[Page extract — start]
Since we all know it’s just fine to wear white after Labor Day, let’s take a moment to discuss how to pair white pants and a jacket. White is an excellent choice for late summer and early fall, and is a solid staple for both daytime and casual evening looks, particularly when white trousers are paired with a jacket.
It’s a forgiving base for any combination, and if you can keep them clean they’ll be as versatile as your favorite grey trousers without any business connotations. I myself favor a no-break or even slightly cropped (not highwater) trouser hem, particularly for a lightweight pant. White or off-white trousers in heavier fabrics such as flannels (yes, you can wear white into winter) take well to a range of autumnal colors, so you can keep wearing them through the winter – just avoid slushy days.
For casual summer looks, it’s easiest to pair a lightweight or unstructured jacket, as a relaxed shape adds to the breeziness. However, that doesn’t mean that strong tailoring looks out of place with white – on the contrary, a sharp jacket – particularly a double-breasted jacket – can work equally well.
[Page extract — finish]
_Requirement 1_.
In the passage on white trousers, what trouser hem does the writer personally favor?
_Requirement 2_.
Reproduce the part of the passage on white trousers that opens with the words containing "Since we all" and closes with "with a jacket.".
Rely solely on the passage on white trousers when responding.
[Data — start]
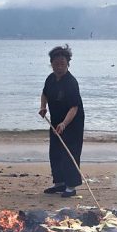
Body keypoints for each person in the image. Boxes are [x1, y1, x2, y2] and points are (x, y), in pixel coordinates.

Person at [39, 44, 85, 198]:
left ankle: (71, 187)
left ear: (68, 64)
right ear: (51, 64)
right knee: (55, 152)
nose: (59, 67)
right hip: (56, 120)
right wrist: (43, 107)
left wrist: (65, 123)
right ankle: (59, 183)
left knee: (69, 153)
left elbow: (74, 107)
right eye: (56, 64)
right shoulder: (51, 79)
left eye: (62, 64)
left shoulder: (71, 82)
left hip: (72, 123)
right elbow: (44, 94)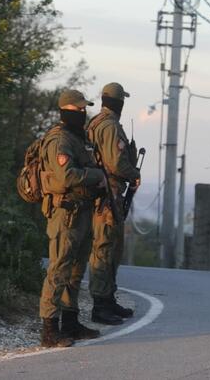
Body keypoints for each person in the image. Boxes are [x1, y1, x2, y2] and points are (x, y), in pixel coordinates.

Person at [38, 89, 106, 347]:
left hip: (82, 210)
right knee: (59, 269)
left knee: (76, 270)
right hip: (65, 212)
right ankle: (48, 328)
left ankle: (70, 322)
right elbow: (67, 176)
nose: (83, 113)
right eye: (78, 109)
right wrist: (95, 176)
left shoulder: (77, 138)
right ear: (65, 109)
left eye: (83, 109)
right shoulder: (59, 140)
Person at [84, 82, 141, 323]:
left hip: (107, 194)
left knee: (111, 248)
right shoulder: (109, 126)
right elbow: (116, 163)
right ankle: (100, 305)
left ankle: (108, 299)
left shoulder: (96, 123)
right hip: (108, 195)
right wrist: (133, 174)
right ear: (119, 103)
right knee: (105, 249)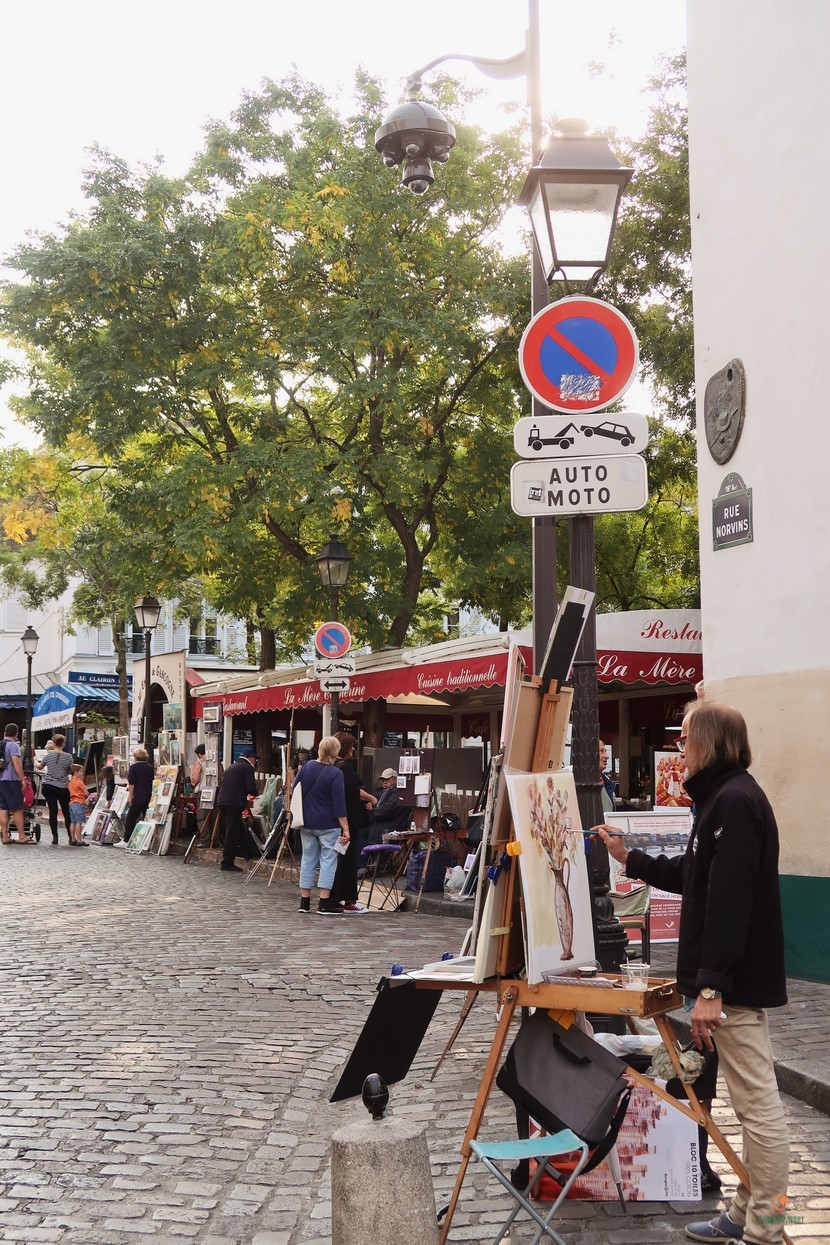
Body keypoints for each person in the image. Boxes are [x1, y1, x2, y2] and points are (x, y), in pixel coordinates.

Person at [595, 700, 789, 1245]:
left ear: (709, 740)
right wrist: (629, 858)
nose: (680, 747)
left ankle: (766, 1228)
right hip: (727, 985)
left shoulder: (735, 801)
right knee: (749, 1107)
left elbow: (729, 904)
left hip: (734, 989)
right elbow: (694, 874)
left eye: (685, 737)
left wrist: (711, 987)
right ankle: (745, 1212)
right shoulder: (720, 799)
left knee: (759, 1110)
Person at [292, 735, 349, 915]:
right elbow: (339, 804)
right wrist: (346, 828)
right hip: (328, 824)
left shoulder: (307, 766)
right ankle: (324, 902)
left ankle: (304, 902)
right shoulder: (336, 773)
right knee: (328, 861)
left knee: (307, 859)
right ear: (336, 752)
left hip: (307, 822)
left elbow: (295, 789)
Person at [329, 731, 376, 913]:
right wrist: (371, 798)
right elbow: (352, 790)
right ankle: (348, 899)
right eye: (352, 746)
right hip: (348, 821)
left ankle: (333, 897)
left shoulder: (331, 766)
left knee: (336, 860)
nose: (354, 749)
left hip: (335, 820)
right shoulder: (343, 767)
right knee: (348, 861)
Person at [216, 747, 258, 873]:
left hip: (222, 800)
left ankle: (248, 853)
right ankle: (227, 862)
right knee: (232, 831)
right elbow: (251, 788)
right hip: (234, 801)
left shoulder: (232, 766)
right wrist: (256, 793)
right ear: (251, 758)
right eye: (255, 759)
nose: (255, 762)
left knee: (238, 827)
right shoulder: (247, 767)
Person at [35, 733, 73, 845]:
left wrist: (34, 760)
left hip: (49, 786)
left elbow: (40, 767)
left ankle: (55, 837)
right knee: (66, 812)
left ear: (53, 743)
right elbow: (70, 770)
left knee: (53, 811)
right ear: (63, 744)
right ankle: (71, 837)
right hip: (62, 786)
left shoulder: (48, 756)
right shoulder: (68, 757)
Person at [0, 724, 34, 845]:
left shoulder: (1, 744)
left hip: (1, 780)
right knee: (17, 808)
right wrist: (22, 779)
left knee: (3, 808)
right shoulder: (13, 745)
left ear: (5, 733)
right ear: (17, 733)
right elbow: (16, 763)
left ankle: (4, 836)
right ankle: (22, 836)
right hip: (11, 780)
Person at [124, 747, 154, 843]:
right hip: (149, 795)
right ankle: (148, 841)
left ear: (135, 757)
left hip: (138, 796)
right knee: (147, 818)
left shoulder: (133, 767)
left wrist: (130, 797)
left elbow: (131, 784)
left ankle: (127, 839)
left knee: (130, 818)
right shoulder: (150, 767)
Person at [67, 764, 90, 846]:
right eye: (81, 771)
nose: (82, 773)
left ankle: (73, 839)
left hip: (72, 803)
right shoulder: (79, 782)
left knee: (72, 822)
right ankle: (79, 840)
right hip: (79, 802)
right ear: (76, 772)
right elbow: (86, 793)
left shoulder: (70, 782)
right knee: (78, 822)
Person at [599, 739, 616, 812]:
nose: (607, 756)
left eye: (605, 751)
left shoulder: (607, 783)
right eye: (601, 751)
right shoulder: (575, 782)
[Data — finish]
_Exercise answer 1_.
A no-break or even slightly cropped (not highwater) hem, particularly for a lightweight pant.

_Exercise answer 2_.
Since we all know it’s just fine to wear white after Labor Day, let’s take a moment to discuss how to pair white pants and a jacket. White is an excellent choice for late summer and early fall, and is a solid staple for both daytime and casual evening looks, particularly when white trousers are paired with a jacket.